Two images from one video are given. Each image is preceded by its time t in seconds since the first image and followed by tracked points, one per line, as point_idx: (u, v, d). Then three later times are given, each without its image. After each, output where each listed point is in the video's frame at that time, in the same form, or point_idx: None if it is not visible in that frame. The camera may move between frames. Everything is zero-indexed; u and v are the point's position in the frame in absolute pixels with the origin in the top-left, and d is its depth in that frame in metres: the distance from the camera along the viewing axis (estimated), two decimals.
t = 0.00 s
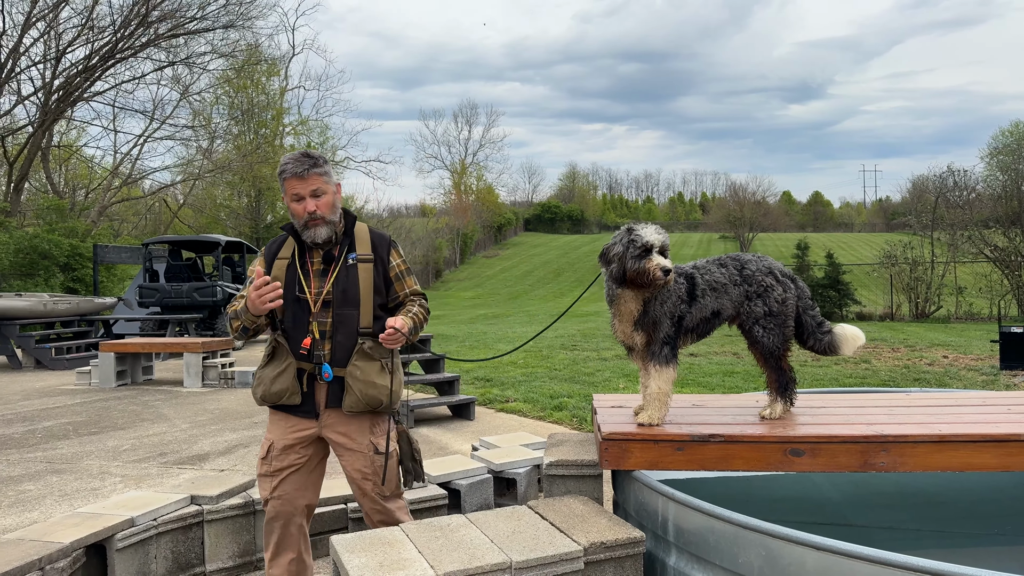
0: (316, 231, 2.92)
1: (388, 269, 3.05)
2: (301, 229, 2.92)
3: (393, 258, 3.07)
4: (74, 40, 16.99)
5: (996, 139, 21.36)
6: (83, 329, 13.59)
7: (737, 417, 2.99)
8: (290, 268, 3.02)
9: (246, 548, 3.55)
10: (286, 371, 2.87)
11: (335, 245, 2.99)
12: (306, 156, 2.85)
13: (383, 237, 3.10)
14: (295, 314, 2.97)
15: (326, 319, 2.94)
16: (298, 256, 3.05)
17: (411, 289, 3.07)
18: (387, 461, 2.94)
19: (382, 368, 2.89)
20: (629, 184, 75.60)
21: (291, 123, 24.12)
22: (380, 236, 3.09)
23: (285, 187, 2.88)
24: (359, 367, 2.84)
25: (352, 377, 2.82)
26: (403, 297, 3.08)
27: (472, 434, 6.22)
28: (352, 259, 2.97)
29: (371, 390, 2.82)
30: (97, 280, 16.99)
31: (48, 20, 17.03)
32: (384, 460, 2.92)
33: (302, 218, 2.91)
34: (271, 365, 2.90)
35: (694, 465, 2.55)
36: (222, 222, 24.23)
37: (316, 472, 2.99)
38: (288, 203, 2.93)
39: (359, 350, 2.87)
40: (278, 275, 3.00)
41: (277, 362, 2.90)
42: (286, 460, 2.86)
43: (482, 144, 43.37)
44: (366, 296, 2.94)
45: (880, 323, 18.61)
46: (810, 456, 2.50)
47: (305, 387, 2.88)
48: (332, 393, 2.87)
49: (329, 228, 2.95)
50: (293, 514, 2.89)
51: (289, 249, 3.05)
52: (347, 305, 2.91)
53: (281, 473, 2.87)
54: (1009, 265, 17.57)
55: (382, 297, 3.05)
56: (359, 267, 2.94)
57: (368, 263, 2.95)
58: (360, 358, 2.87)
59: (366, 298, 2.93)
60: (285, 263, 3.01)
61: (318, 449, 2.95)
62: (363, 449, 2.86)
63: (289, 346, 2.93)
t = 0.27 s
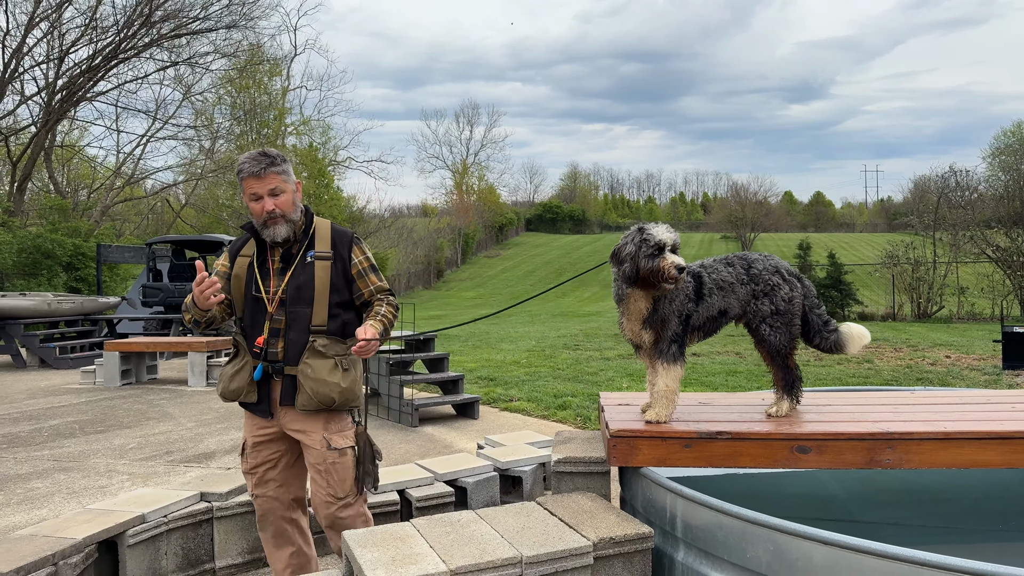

# # #

TASK TO COMPLETE
Apart from the images, every line above is to be given again exactly.

SOLVED PROBLEM
Two images from one video are given. Each image is preceded by its time t in seconds since the first image and followed by tracked points, one per line, as point_idx: (u, v, d). Then three later times are given, each without its image. After each, output where each listed point is in the video's frame at that time, in the same form, or point_idx: None if it is not visible in that frame. The camera may move between frames. Everything is zero-indexed; u and v are the point's position in the frame in absolute pixels with the origin in the top-left, and d is its depth in that frame in metres: the distance from the camera along the viewing axis (estimated), two decimals.
t = 0.00 s
0: (316, 231, 2.92)
1: (388, 269, 3.05)
2: (301, 229, 2.92)
3: (393, 258, 3.07)
4: (74, 40, 16.99)
5: (996, 139, 21.36)
6: (83, 329, 13.59)
7: (737, 417, 2.99)
8: (290, 268, 3.02)
9: (246, 548, 3.55)
10: (286, 371, 2.87)
11: (335, 245, 2.99)
12: (306, 156, 2.85)
13: (383, 237, 3.10)
14: (295, 314, 2.97)
15: (326, 319, 2.94)
16: (298, 256, 3.05)
17: (411, 289, 3.07)
18: (387, 461, 2.94)
19: (382, 368, 2.89)
20: (629, 184, 75.60)
21: (291, 123, 24.12)
22: (380, 236, 3.09)
23: (285, 187, 2.88)
24: (359, 367, 2.84)
25: (352, 377, 2.82)
26: (403, 297, 3.08)
27: (472, 434, 6.22)
28: (352, 259, 2.97)
29: (371, 390, 2.82)
30: (97, 280, 16.99)
31: (48, 20, 17.03)
32: (384, 460, 2.92)
33: (302, 218, 2.91)
34: (271, 365, 2.90)
35: (694, 465, 2.55)
36: (222, 222, 24.23)
37: (316, 472, 2.99)
38: (288, 203, 2.93)
39: (359, 350, 2.87)
40: (278, 275, 3.00)
41: (277, 362, 2.90)
42: (286, 460, 2.86)
43: (482, 144, 43.37)
44: (366, 296, 2.94)
45: (880, 323, 18.61)
46: (810, 456, 2.50)
47: (305, 387, 2.88)
48: (332, 393, 2.87)
49: (329, 228, 2.95)
50: (293, 514, 2.89)
51: (289, 249, 3.05)
52: (347, 305, 2.91)
53: (281, 473, 2.87)
54: (1009, 265, 17.57)
55: (382, 297, 3.05)
56: (359, 267, 2.94)
57: (368, 263, 2.95)
58: (360, 358, 2.87)
59: (366, 298, 2.93)
60: (285, 263, 3.01)
61: (318, 449, 2.95)
62: (363, 449, 2.86)
63: (289, 346, 2.93)
t = 0.27 s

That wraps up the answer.